The medieval setting is portrayed beautifully, including the vast gulf between the upper and lower classes of society, the corruption and greed of the nobility, and the hypocrisy of the medieval Roman Catholic church where religion has degenerated to mere outward rituals. Even the language is somewhat antiquated, which initially seems tedious, but persevere because you will soon find that this an enjoyable and essential addition that heightens the heroic atmosphere of the story. But the medieval setting is not presented without a social commentary - Pyle shows that the unbalanced social structure inevitably resulted in the oppression of the poor and weak. It is left to Robin Hood and his men to take justice into their own hands, and fight nobly for the cause of the downtrodden. Such justice is accomplished in a questionable manner, because the notion of robbing the rich to help the poor implicitly endorses civil disobedience. But the more important theme of seeking justice and maintaining truth and right is in itself a noble one. With Robin Hood, we find ourselves wanting justice, and being prepared to make unselfish sacrifices in order to achieve it. When justice is done, it is actually the greed and corruption of the nobility that has led to its own destruction and ruin.

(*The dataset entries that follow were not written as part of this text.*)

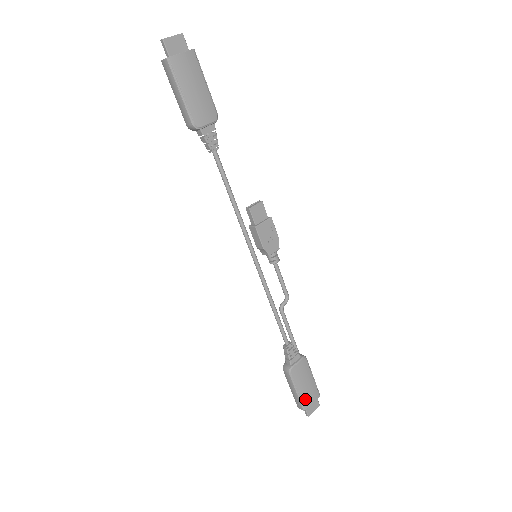
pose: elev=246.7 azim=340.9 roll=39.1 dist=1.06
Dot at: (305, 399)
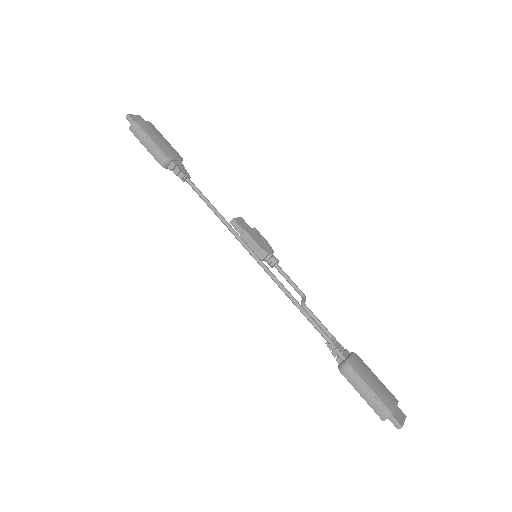
Dot at: (384, 400)
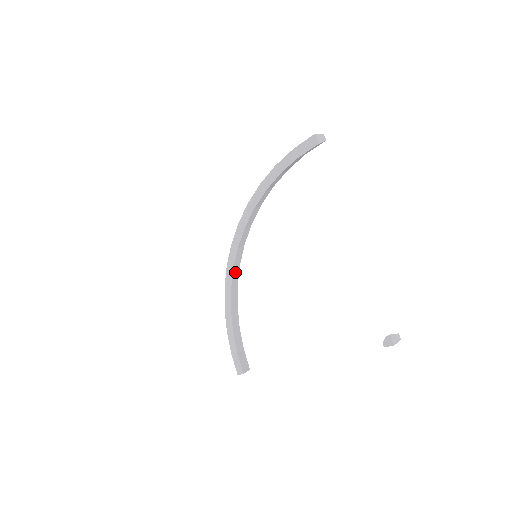
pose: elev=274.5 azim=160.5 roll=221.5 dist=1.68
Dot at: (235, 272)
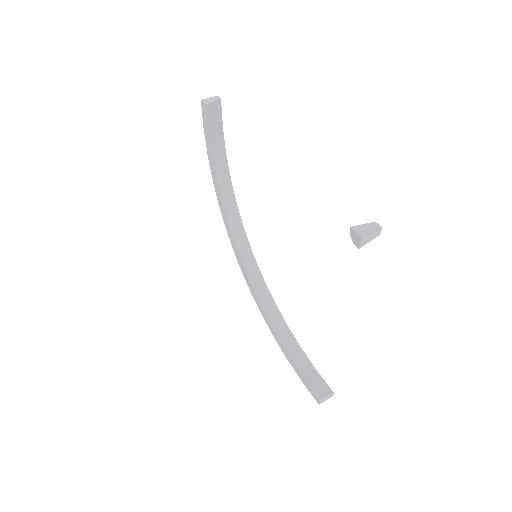
Dot at: (258, 287)
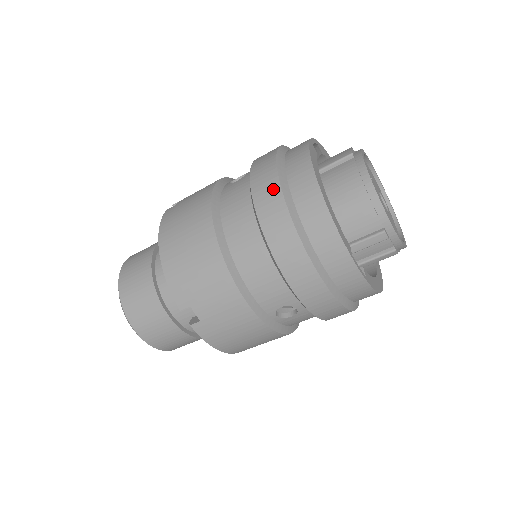
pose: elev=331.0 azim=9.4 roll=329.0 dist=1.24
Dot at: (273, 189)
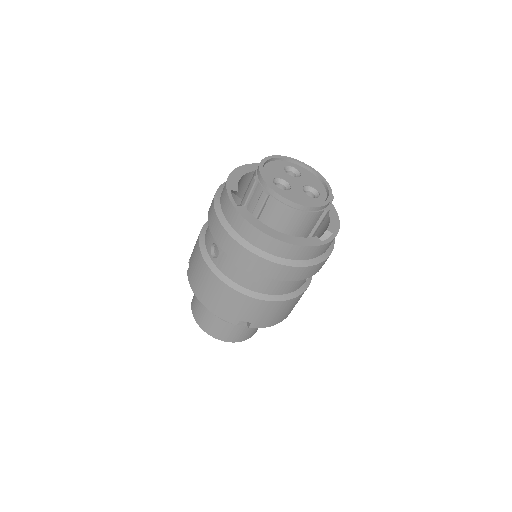
Dot at: occluded
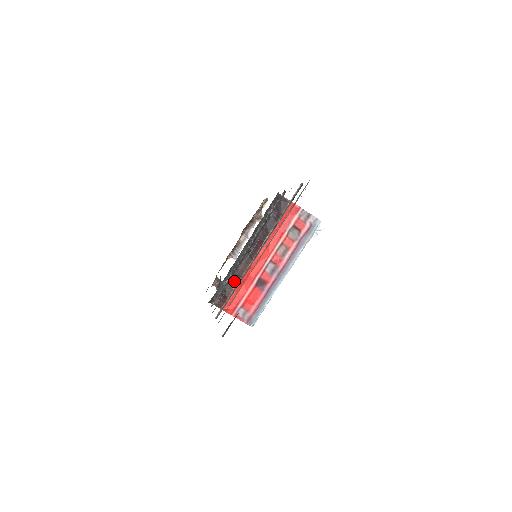
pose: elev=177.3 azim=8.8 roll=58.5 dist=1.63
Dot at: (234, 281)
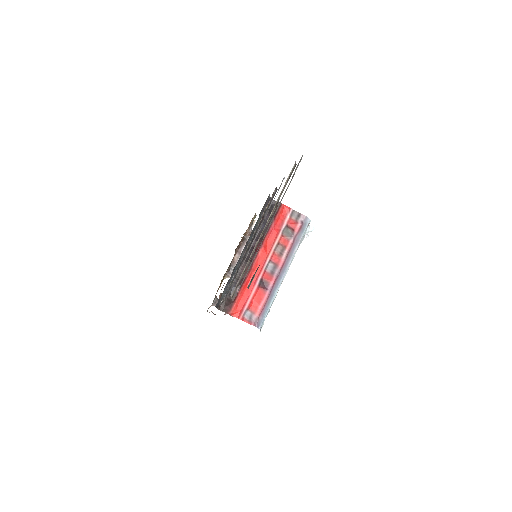
Dot at: occluded
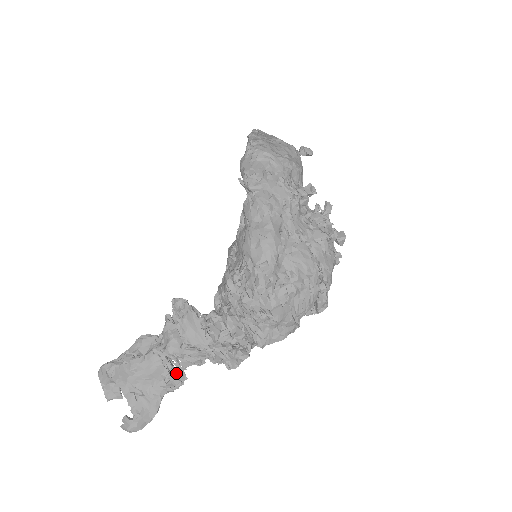
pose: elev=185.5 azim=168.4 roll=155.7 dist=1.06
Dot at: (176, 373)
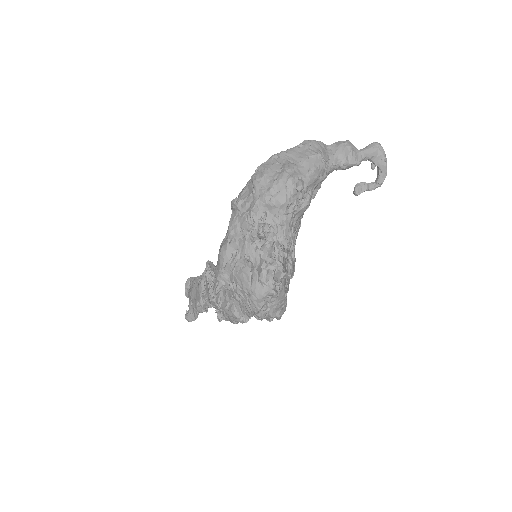
Dot at: (205, 304)
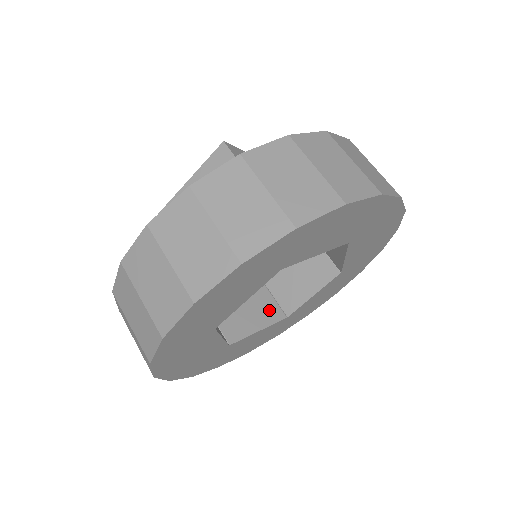
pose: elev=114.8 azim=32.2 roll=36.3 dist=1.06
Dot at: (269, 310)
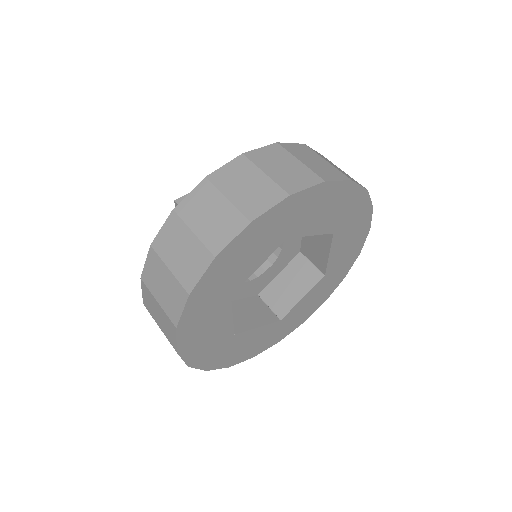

But the real attraction of this gem are the enthralling exploits of Robin Hood and his band of merry men. Howard Pyle presents Sherwood Forest as a rather glamorous utopian world where feasting and song abound, where it is never winter, and where the ale rarely runs dry. Robin Hood clearly represents a form of hedonism, and in his company there is never a lack of action, adventure, or for that matter - ale. But its not the beer that attracts us to Robin Hood, its rather his bravado. There is no end to the accomplishments of muscles and mind, as he and his merry band outwit all comers by sheer physical skill in archery, wrestling, swordmanship, and quarter-staff combat, or by outsmarting them with deceit and disguise. To our delight, Robins brawn and brains always come out on top at the end.
Howard Pyles collection of Robin Hoods merry adventures is a classic that is constantly entertaining and exciting - one that youll want to own and read over and over!